Even by the standards of a desperately tight, murkily fought presidential election, it would be too much to expect the Republicans to lump together the Democrats and bin Laden - explicitly, at least. Mr Bush will want voters to make up their own mind.
Mr Kerry's first words were hardly inspirational. "All of us in this country are completely united - Democrat, Republican, there's no such thing" - an unusual message ahead of the most divisive election in modern American history. He promised instead to "capture or kill" Bin Laden.
The al-Qaeda video served as a reminder that the most important issue facing the United States is not the economy, but security - and this, at least, will play to the Republicans advantage.
The slogan "its security, stupid" has remained the dominant theme of the campaign all year, with both presidential candidates arguing that they are better placed to protect the US.
Mr Cheney has on more than one occasion suggested that a Republican defeat amounts to little less than a victory for terrorists who wish to wreak fresh destruction upon the US.
But Mr Kerrys theme is that the war on Iraq was a distraction from the war on terror - that bin Laden was responsible for the 11 September attacks and deposing Saddam Hussein gave him breathing space.
When he mocked Mr Bush for not mentioning Bin Ladens name in any speeches, this was his point - the Republicans are pursing the wrong strategy. Whats the point of having Saddam Hussein in prison of bin Laden is still at large?
The bin Laden video demonstrates that the terrorist - credited with overturning Spain's pro-war government with the Madrid bombings seven months ago - has been studying the US election.
He even reinforces the findings of the bipartisan 9/11 Commission - that, under the Bush administration, intelligence services were asleep at the wheel and not on the lookout for such an attack.
Mohammed Atta, the lead hijacker, was instructed to carry out the four hijackings "in 20 minutes before Bush and his administration take notice".
The attack, he said, was easy. "This had given us three times the time needed to carry out the operations. Thanks be to God."
Last nights video shows that bin Laden's political education is continuing - and that he has grasped exactly when in the electoral cycle to strike.
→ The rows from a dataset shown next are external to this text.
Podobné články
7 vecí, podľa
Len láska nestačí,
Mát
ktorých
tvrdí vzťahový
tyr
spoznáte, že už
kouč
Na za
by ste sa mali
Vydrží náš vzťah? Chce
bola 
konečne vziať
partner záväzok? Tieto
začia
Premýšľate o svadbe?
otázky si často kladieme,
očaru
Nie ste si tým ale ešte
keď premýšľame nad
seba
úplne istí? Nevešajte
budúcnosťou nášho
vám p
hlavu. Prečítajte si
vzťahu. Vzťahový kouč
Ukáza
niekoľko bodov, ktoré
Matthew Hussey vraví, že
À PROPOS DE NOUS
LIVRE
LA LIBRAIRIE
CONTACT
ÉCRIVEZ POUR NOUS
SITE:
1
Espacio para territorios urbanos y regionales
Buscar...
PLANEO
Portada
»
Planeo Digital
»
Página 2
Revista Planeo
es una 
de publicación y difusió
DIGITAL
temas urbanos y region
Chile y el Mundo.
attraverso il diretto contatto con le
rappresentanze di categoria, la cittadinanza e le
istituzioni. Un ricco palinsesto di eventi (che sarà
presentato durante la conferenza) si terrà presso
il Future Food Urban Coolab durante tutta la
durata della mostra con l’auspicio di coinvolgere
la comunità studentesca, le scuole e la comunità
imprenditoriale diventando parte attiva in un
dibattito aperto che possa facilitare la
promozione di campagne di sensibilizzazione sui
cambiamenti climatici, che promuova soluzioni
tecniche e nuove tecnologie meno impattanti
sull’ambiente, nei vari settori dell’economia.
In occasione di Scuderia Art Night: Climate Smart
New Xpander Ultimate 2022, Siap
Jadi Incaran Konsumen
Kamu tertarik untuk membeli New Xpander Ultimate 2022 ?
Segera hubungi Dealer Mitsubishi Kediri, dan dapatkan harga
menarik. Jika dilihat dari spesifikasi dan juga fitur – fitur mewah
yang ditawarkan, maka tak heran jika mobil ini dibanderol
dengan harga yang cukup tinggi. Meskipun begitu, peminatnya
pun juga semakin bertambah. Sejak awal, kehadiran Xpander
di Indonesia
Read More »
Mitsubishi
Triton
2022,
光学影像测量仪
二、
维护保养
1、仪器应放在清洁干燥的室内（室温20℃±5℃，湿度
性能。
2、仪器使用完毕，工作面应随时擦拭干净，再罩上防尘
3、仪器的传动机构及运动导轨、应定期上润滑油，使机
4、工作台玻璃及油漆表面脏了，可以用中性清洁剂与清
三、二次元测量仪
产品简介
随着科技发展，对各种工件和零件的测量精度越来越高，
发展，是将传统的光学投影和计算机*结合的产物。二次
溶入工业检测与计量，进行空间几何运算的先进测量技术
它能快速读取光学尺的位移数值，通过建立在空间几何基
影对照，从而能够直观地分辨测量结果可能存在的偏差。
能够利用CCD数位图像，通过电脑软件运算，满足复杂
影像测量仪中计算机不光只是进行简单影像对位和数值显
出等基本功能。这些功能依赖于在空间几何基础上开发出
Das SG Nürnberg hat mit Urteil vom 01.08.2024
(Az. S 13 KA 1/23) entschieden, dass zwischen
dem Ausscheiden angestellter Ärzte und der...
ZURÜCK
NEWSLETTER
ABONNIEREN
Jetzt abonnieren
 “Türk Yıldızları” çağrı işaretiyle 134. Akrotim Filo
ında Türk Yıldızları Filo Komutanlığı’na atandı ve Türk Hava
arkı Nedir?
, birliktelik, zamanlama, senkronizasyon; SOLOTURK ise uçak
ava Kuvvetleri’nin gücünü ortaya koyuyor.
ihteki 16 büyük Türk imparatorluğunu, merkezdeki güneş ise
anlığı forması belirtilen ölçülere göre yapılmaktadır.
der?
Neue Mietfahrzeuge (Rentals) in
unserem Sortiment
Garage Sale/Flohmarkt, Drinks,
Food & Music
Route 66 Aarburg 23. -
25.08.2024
The question Americans face today is whether it will be accompanied by a fresh attack.
While Spain reacted to the Madrid bombings by electing an anti-war government which pulled its troops out of Iraq, the reaction of Americans to seeing bin Laden at large is likely to be one of defiance.
But in echoing so many Democrat themes, the terrorist may have misjudged the American public - who, in television phone-ins last night, said this underlined Mr Bushs claim that the country was at war.
Unless, that is, the video was a double-bluff - and he wants Mr Bush to continue as a man against whom the Islamic world can be united against. Either way, bin Laden has delivered a boon to the Republicans.